Communicating Images While Economising Words

Waterfall                          VERSUS             

I begun the unnerving task of writing my first, feature-length screenplay – Downward Mobility – recently. Months of planning, treatments, pitches and character profiles behind me, I now begin at the start line as it were!

The story has been carved out, it just needs a gentle sanding . However, I am now charged with the mammoth, albeit enjoyable,  task of communicating that story for producers, actors and directors to interpret. Remarkably, I’m discovering that the most difficult undertaking is capturing the economic-simplicity of a screenplay.

In a novel or short story, one has the luxury of words and besides they are the very essence of the story. Each word is carefully chosen and relevant. To put it simply, they are the story!
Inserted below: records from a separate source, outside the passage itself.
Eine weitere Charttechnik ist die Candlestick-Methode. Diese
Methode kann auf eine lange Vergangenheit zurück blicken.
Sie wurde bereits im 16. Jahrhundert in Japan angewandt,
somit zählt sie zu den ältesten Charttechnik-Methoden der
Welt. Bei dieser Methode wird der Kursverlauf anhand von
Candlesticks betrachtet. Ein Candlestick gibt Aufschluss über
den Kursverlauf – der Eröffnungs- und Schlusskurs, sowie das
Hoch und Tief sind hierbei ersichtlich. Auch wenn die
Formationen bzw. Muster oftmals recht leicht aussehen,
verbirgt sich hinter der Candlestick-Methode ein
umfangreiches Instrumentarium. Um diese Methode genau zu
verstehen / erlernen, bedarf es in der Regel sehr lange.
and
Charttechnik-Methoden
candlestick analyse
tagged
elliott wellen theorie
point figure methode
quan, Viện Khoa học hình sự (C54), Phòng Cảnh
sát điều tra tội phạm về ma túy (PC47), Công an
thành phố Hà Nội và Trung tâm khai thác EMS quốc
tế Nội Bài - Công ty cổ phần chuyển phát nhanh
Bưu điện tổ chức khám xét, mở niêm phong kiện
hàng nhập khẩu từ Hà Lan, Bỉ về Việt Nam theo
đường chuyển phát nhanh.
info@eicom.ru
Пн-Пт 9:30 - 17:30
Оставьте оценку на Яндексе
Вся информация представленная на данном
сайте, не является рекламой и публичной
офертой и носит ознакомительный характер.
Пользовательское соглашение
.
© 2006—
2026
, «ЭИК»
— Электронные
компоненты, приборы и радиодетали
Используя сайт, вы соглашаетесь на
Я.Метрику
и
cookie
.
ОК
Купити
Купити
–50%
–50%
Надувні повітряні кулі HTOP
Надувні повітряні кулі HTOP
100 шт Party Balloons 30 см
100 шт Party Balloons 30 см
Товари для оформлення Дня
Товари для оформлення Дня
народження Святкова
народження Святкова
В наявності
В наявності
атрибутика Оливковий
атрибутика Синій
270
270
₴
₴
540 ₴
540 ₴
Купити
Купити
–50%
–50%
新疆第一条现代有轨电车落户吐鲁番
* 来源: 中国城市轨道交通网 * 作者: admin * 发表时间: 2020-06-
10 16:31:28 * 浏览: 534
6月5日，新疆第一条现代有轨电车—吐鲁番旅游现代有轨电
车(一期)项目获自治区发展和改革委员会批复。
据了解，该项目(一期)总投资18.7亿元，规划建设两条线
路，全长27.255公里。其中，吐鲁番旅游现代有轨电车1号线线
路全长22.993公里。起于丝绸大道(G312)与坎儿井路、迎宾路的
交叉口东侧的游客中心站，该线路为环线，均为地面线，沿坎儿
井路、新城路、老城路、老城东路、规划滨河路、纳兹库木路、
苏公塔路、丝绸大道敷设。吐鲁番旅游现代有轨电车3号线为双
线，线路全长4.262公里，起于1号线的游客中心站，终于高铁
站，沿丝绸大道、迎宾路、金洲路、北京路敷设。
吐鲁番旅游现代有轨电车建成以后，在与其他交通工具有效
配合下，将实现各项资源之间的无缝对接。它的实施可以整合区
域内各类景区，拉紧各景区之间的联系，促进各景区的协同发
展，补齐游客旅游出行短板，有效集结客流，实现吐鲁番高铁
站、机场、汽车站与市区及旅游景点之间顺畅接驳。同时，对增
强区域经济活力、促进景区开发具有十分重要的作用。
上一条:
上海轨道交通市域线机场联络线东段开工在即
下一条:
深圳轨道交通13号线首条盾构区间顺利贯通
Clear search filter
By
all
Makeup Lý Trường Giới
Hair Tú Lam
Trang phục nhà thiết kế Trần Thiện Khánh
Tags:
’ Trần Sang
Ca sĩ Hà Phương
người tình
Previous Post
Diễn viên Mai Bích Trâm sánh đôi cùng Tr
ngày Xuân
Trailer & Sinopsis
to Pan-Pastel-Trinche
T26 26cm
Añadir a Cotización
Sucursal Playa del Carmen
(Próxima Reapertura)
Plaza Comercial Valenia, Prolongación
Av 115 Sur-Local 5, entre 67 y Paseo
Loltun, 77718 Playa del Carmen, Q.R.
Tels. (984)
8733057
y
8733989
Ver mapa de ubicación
Screenwriting – in my experience – does not afford the same luxury. If one examines a well written script, it is admirable due to the absence of words as oppose to the presence of them. You’re requirement is to communicate only the necessities of character’s actions and setting to tell your story. In many ways then, I suppose the great art in writing a great screenplay is boiling down your story to it’s very essence.

This – in theory – is a reasonably modest ask. However, I find that when I am writing the images burn hot and vivid in my consciousness. Naturally, I want to communicate my vision to the reader. However, a great screenwriter’s talent is to achieve this while economising on words. This is the first challenge I need to rise to as a screenwriter.